DATA SHOWN:

────

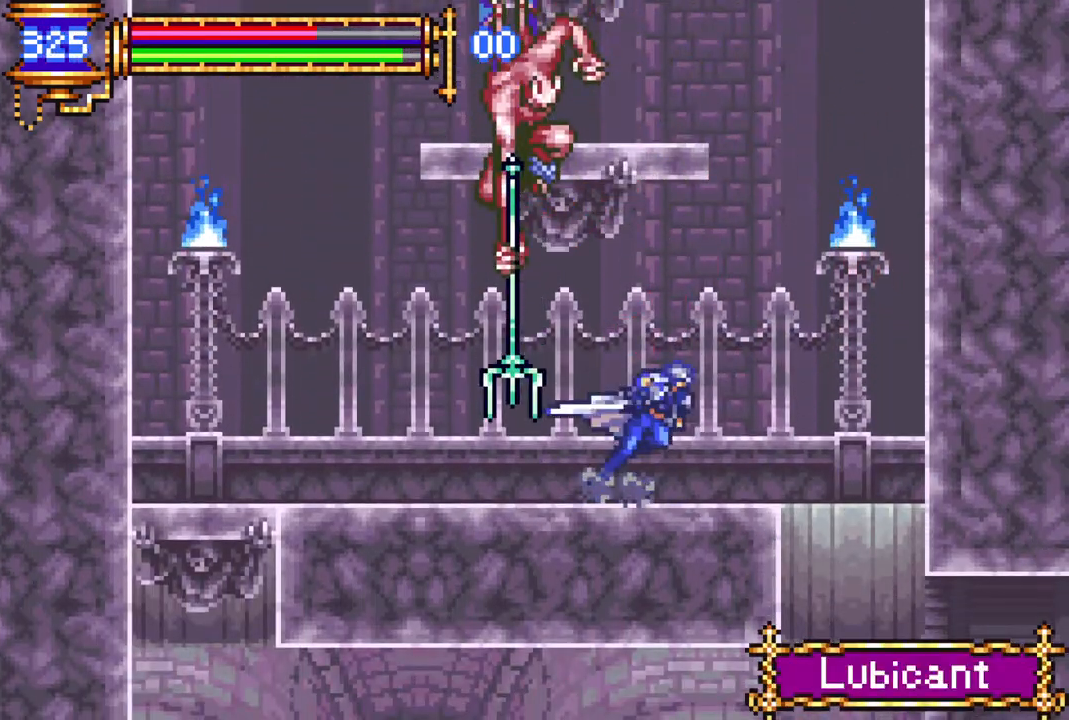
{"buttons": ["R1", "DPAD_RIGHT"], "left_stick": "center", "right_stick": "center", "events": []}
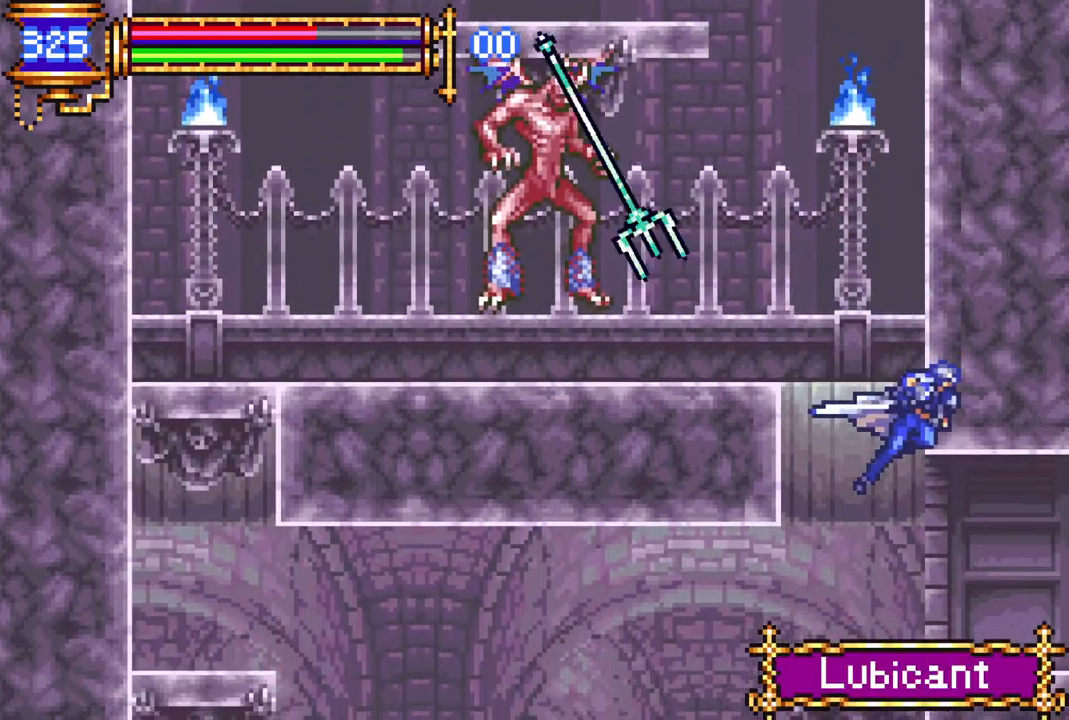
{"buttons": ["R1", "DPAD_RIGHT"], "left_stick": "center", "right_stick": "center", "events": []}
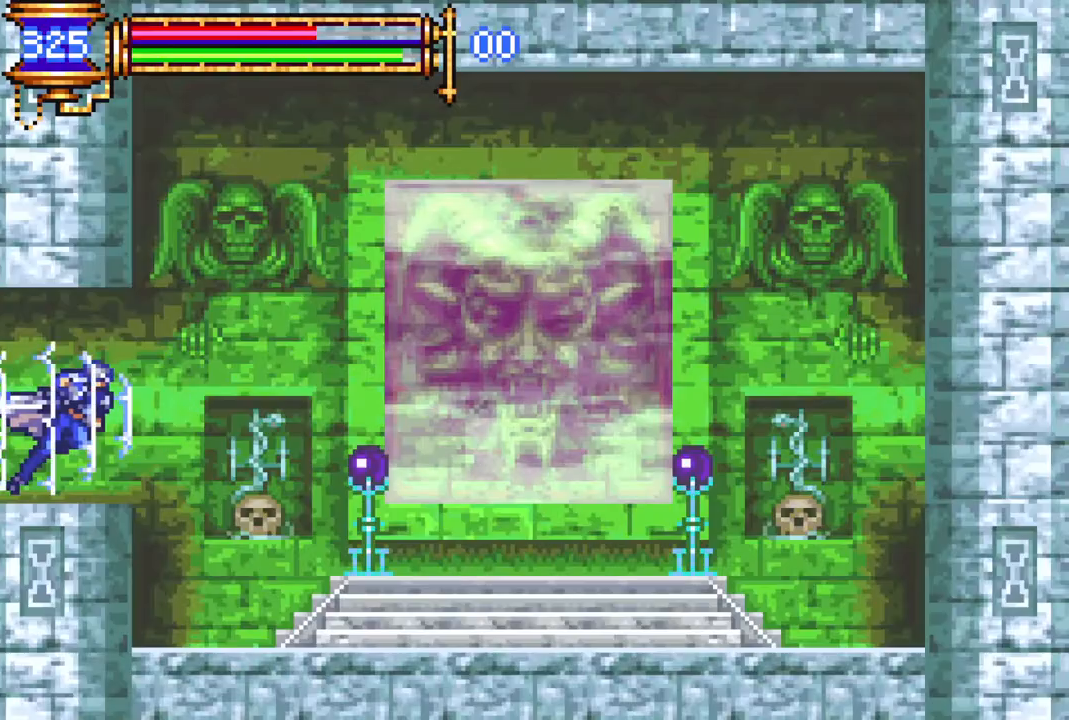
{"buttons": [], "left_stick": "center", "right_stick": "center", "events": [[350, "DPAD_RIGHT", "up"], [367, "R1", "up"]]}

────

WORK ITEM:
Every line of the material above should be repeated exactly, except for the pictures.

SOLUTION BELOW:
{"buttons": ["R1", "DPAD_RIGHT"], "left_stick": "center", "right_stick": "center", "events": []}
{"buttons": ["R1", "DPAD_RIGHT"], "left_stick": "center", "right_stick": "center", "events": []}
{"buttons": [], "left_stick": "center", "right_stick": "center", "events": [[350, "DPAD_RIGHT", "up"], [367, "R1", "up"]]}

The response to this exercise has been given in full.